Aoqin Dragon

Aoqin Dragon is a suspected Chinese cyber espionage threat group that has been active since at least 2013. Aoqin Dragon has primarily targeted government, education, and telecommunication organizations in Australia, Cambodia, Hong Kong, Singapore, and Vietnam. Security researchers noted a potential association between Aoqin Dragon and UNC94, based on malware, infrastructure, and targets.[1]

ID: G1007
Contributors: Hiroki Nagahama, NEC Corporation; Pooja Natarajan, NEC Corporation India; Manikantan Srinivasan, NEC Corporation India
Version: 1.0
Created: 14 July 2022
Last Modified: 24 October 2022

Techniques Used

Domain ID Name Use
Enterprise T1587 .001 Develop Capabilities: Malware

Aoqin Dragon has used custom malware, including Mongall and Heyoka Backdoor, in their operations.[1]

Enterprise T1203 Exploitation for Client Execution

Aoqin Dragon has exploited CVE-2012-0158 and CVE-2010-3333 for execution against targeted systems.[1]

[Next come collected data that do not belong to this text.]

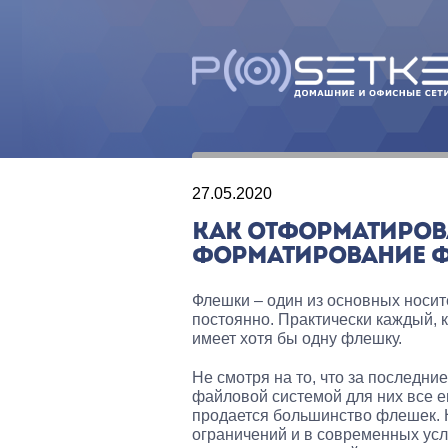
27.05.2020
КАК ОТФОРМАТИРОВА
ФОРМАТИРОВАНИЕ Ф
Флешки – один из основных носит
постоянно. Практически каждый, к
имеет хотя бы одну флешку.
Не смотря на то, что за последн
файловой системой для них все 
продается большинство флешек. 
ограничений и в современных усл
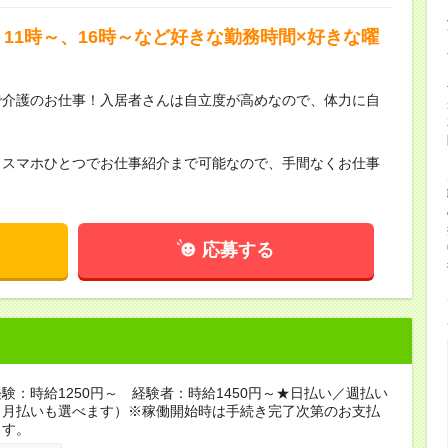
11時～、16時～など好きな勤務時間×好きな曜
で介護のお仕事！入居者さんは自立度が高めなので、体力に自
らスマホひとつでお仕事紹介まで可能なので、手間なくお仕事
応募する
験：時給1250円～ 経験者：時給1450円～★日払い／週払い
（月払いも選べます）※稼働開始時は手続き完了次第のお支払
ます。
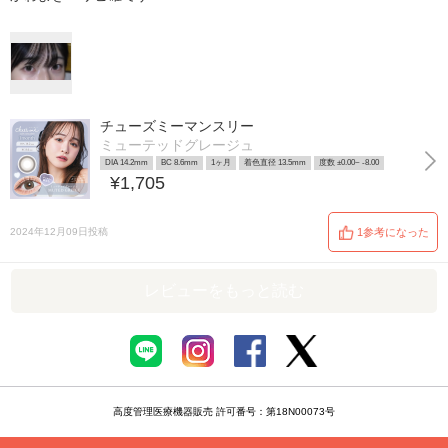
チューズミーマンスリー
ミューテッドグレージュ
DIA 14.2mm
BC 8.6mm
1ヶ月
着色直径 13.5mm
度数 ±0.00~ -8.00
¥1,705
2024年12月09日投稿
1参考になった
レビューをもっと読む
高度管理医療機器販売 許可番号：第18N00073号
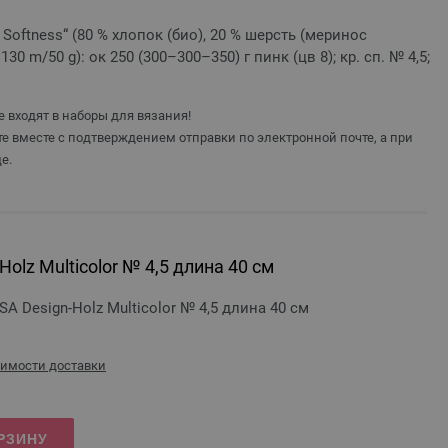
 Softness“ (80 % хлопок (био), 20 % шерсть (меринос
30 m/50 g): ок 250 (300–300–350) г пинк (цв 8); кр. сп. № 4,5;
 входят в наборы для вязания!
е вместе с подтверждением отправки по электронной почте, а при
е.
olz Multicolor № 4,5 длина 40 см
 Design-Holz Multicolor № 4,5 длина 40 см
оимости доставки
РЗИНУ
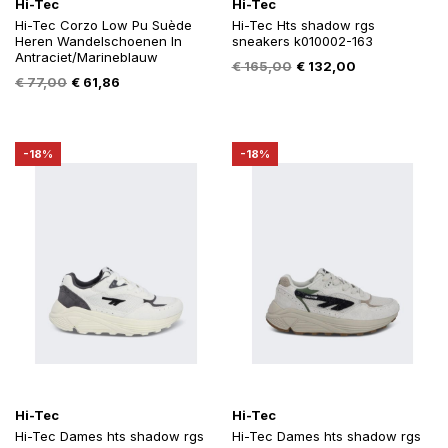
Hi-Tec
Hi-Tec
Hi-Tec Corzo Low Pu Suède
Hi-Tec Hts shadow rgs
Heren Wandelschoenen In
sneakers k010002-163
Antraciet/Marineblauw
Oorspronkelijke
Huidige
€
165,00
€
132,00
Oorspronkelijke
Huidige
€
77,00
€
61,86
prijs
prijs
prijs
prijs
was:
is:
was:
is:
€ 165,00.
€ 132,00.
€ 77,00.
€ 61,86.
-18%
-18%
Hi-Tec
Hi-Tec
Hi-Tec Dames hts shadow rgs
Hi-Tec Dames hts shadow rgs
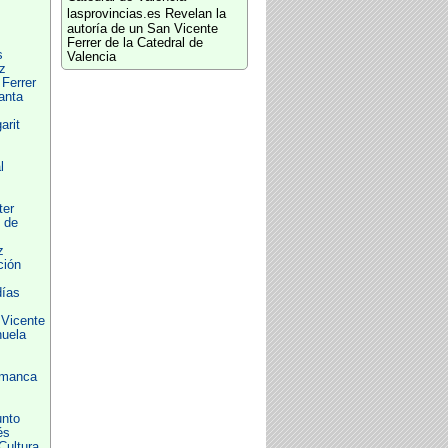
lasprovincias.es
Revelan la
autoría de un San Vicente
Ferrer de la Catedral de
s
Valencia
z
 Ferrer
anta
arit
l
ter
 de
z
ción
días
 Vicente
uela
amanca
nto
és
Cultura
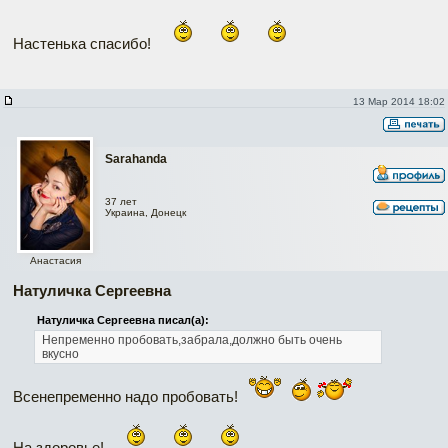
Настенька спасибо!
13 Мар 2014 18:02
Sarahanda
37 лет
Украина, Донецк
Анастасия
Натуличка Сергеевна
Натуличка Сергеевна писал(а):
Непременно пробовать,забрала,должно быть очень
вкусно
Всенепременно надо пробовать!
На здоровье!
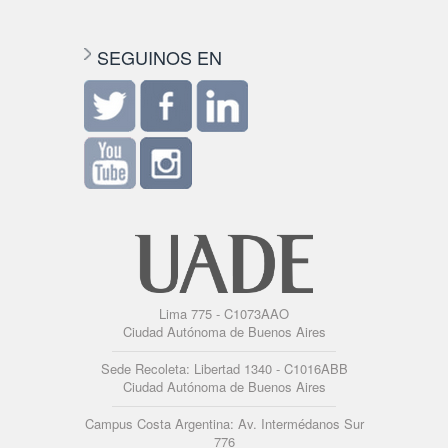
SEGUINOS EN
Lima 775 - C1073AAO
Ciudad Autónoma de Buenos Aires
Sede Recoleta: Libertad 1340 - C1016ABB
Ciudad Autónoma de Buenos Aires
Campus Costa Argentina: Av. Intermédanos Sur
776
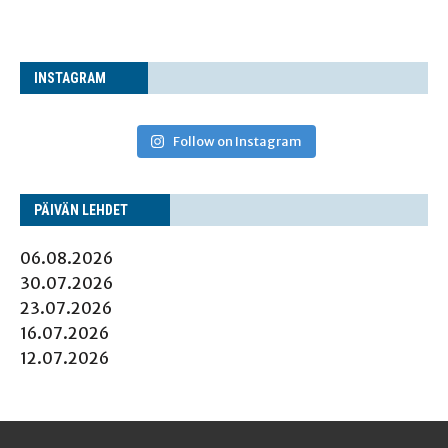
INS­TA­GRAM
Follow on Instagram
PÄI­VÄN LEHDET
06.08.2026
30.07.2026
23.07.2026
16.07.2026
12.07.2026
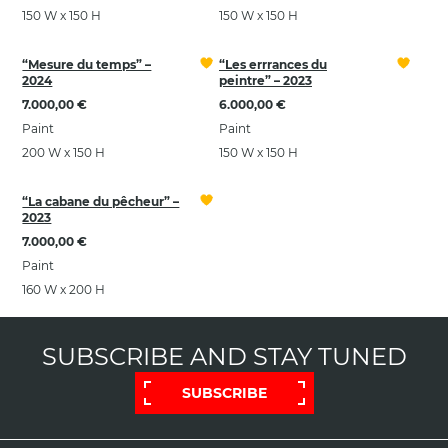
150 W x 150 H
150 W x 150 H
“Mesure du temps” –
“Les errrances du
2024
peintre” – 2023
7.000,00 €
6.000,00 €
Paint
Paint
200 W x 150 H
150 W x 150 H
“La cabane du pêcheur” –
2023
7.000,00 €
Paint
160 W x 200 H
SUBSCRIBE AND STAY TUNED
SUBSCRIBE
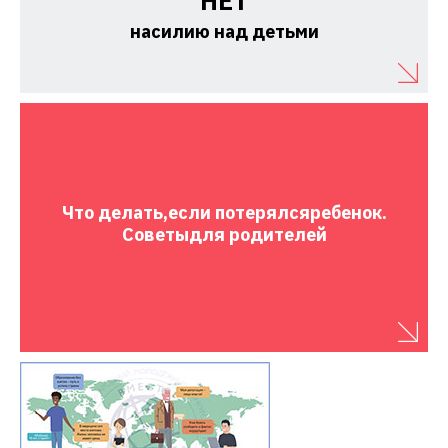
НЕТ
насилию над детьми
Что делать,
если потерялся
ребенок.
Советы
для родителей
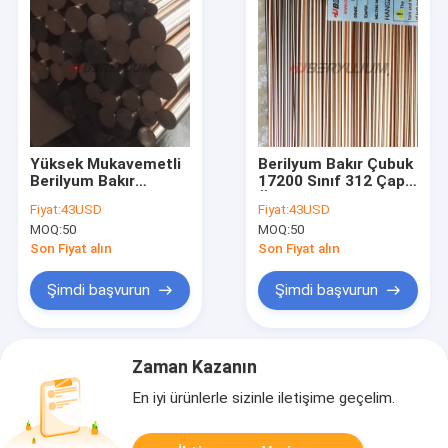
Yüksek Mukavemetli
Berilyum Bakır Çubuk
Berilyum Bakır
17200 Sınıf 312 Çap.
Alaşımlı Çubuk
Örnek Sipariş 1 Adet
Fiyat:
43USD
Fiyat:
43USD
Çubuklar UNS C17200
MOQ:
50
MOQ:
50
TB00 TD02 TD04
TF00 TH04
Son Fiyat alın
Son Fiyat alın
Şimdi başvurun
Şimdi başvurun
Zaman Kazanın
En iyi ürünlerle sizinle iletişime geçelim.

Enterprise T1083 File and Directory Discovery

Aoqin Dragon has run scripts to identify file formats including Microsoft Word.[1]

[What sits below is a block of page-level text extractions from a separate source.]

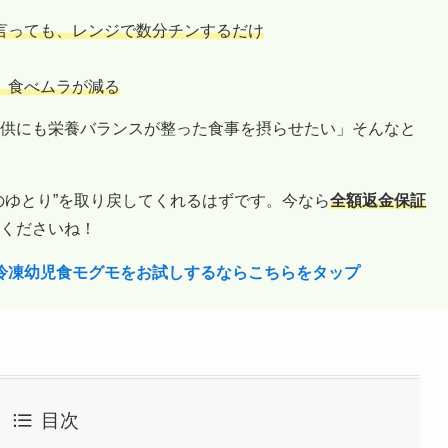
言っても、レンジで数分チンするだけ
、食べムラが減る
供にも栄養バランスが整った食事を摂らせたい」そんなと
のゆとり”を取り戻してくれるはずです。今なら
全額返金保証
くださいね！
の冷凍幼児食モグモをお試しするならこちらをタップ
目次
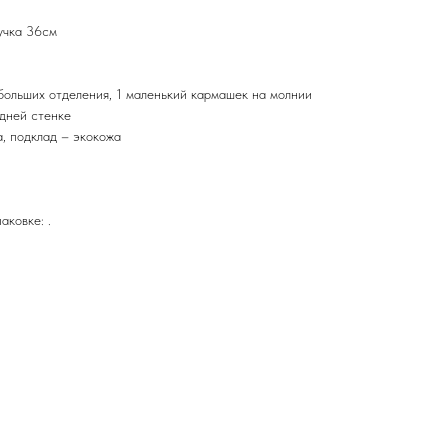
учка 36см
больших отделения, 1 маленький кармашек на молнии
адней стенке
, подклад – экокожа
аковке: .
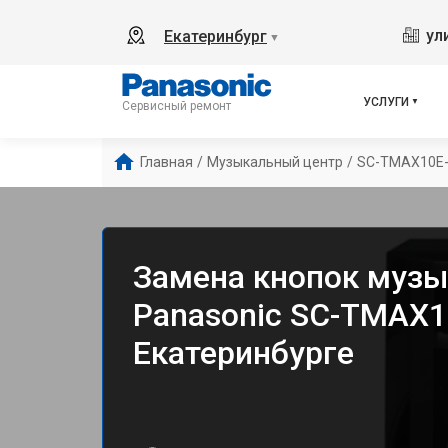
ул
Екатеринбург
▼
УСЛУГИ
Сервисный ремонт
Главная
/
Музыкальный центр
/
SC-TMAX10E
Замена кнопок музы
Panasonic SC-TMAX1
Екатеринбурге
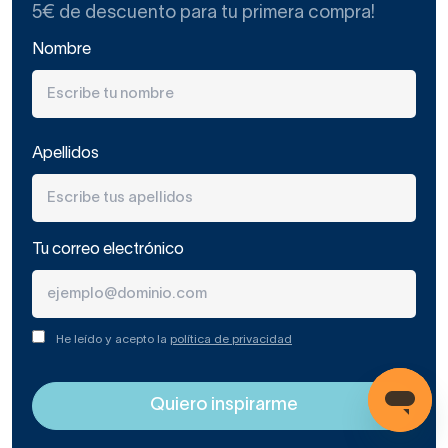
clara. Con una puerta, tu baño parecerá siempre más
5€ de descuento para tu primera compra!
ordenado y despejado, lo que también contribuirá a
Nombre
ampliar visualmente la estancia.
Utiliza como color dominante el blanco y los acabados
brillantes, pues son los que replican la luz, como un espejo,
por toda la habitación.
Apellidos
Escoge también un espejo grande sin marco y una
correcta iluminación para que el baño no parezca más
pequeño de lo que es.
Tu correo electrónico
Tenemos casi medio centenar de
columnas de baño
auxiliares con fondos de entre 21-25 cm. Un mueble auxiliar
con 25 cm de fondo te puede costar entre 50 y 250
He leído y acepto la
política de privacidad
euros.
Todo dependerá de los materiales, prestaciones, diseños
y acabados. Los más caros son los de madera natural de
aspecto rústico, mientras que los de aglomerado actuales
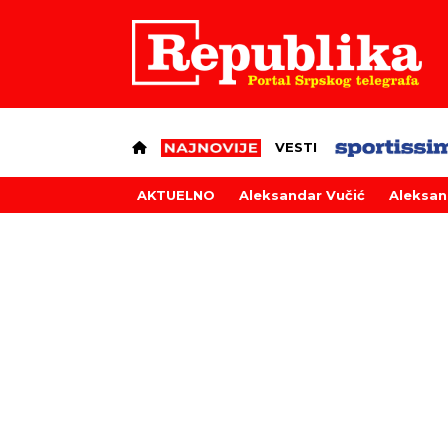
VESTI
AKTUELNO
Aleksandar Vučić
Aleksan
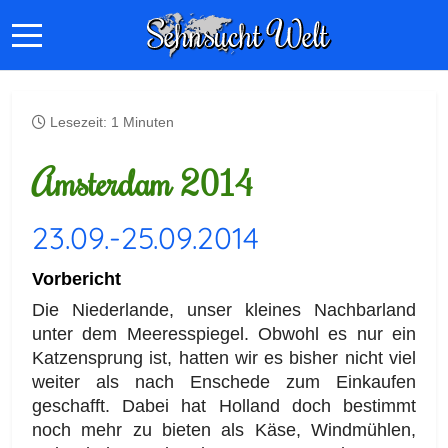
Lesezeit: 1 Minuten
Amsterdam 2014
23.09.-25.09.2014
Vorbericht
Die Niederlande, unser kleines Nachbarland
unter dem Meeresspiegel. Obwohl es nur ein
Katzensprung ist, hatten wir es bisher nicht viel
weiter als nach Enschede zum Einkaufen
geschafft. Dabei hat Holland doch bestimmt
noch mehr zu bieten als Käse, Windmühlen,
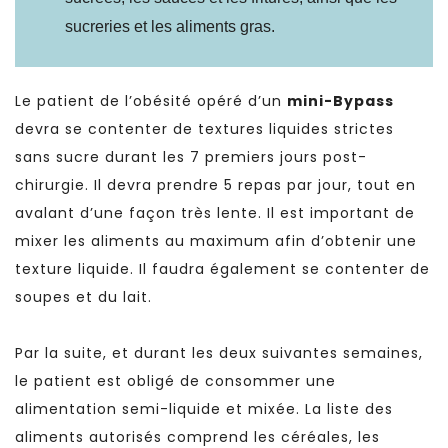
sucreries et les aliments gras.
Le patient de l’obésité opéré d’un
mini-Bypass
devra se contenter de textures liquides strictes
sans sucre durant les 7 premiers jours post-
chirurgie. Il devra prendre 5 repas par jour, tout en
avalant d’une façon très lente. Il est important de
mixer les aliments au maximum afin d’obtenir une
texture liquide. Il faudra également se contenter de
soupes et du lait.
Par la suite, et durant les deux suivantes semaines,
le patient est obligé de consommer une
alimentation semi-liquide et mixée. La liste des
aliments autorisés comprend les céréales, les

Enterprise T1570 Lateral Tool Transfer

Aoqin Dragon has spread malware in target networks by copying modules to folders masquerading as removable devices.[1]

Enterprise T1036 .005 Masquerading: Match Legitimate Name or Location

Aoqin Dragon has used fake icons including antivirus and external drives to disguise malicious payloads.[1]

Enterprise T1027 .002 Obfuscated Files or Information: Software Packing

Aoqin Dragon has used the Themida packer to obfuscate malicious payloads.[1]

Enterprise T1588 .002 Obtain Capabilities: Tool

Aoqin Dragon obtained the Heyoka open source exfiltration tool and subsequently modified it for their operations.[1]

Enterprise T1091 Replication Through Removable Media

Aoqin Dragon has used a dropper that employs a worm infection strategy using a removable device to breach a secure network environment.[1]

Enterprise T1204 .002 User Execution: Malicious File

Aoqin Dragon has lured victims into opening weaponized documents, fake external drives, and fake antivirus to execute malicious payloads.[1]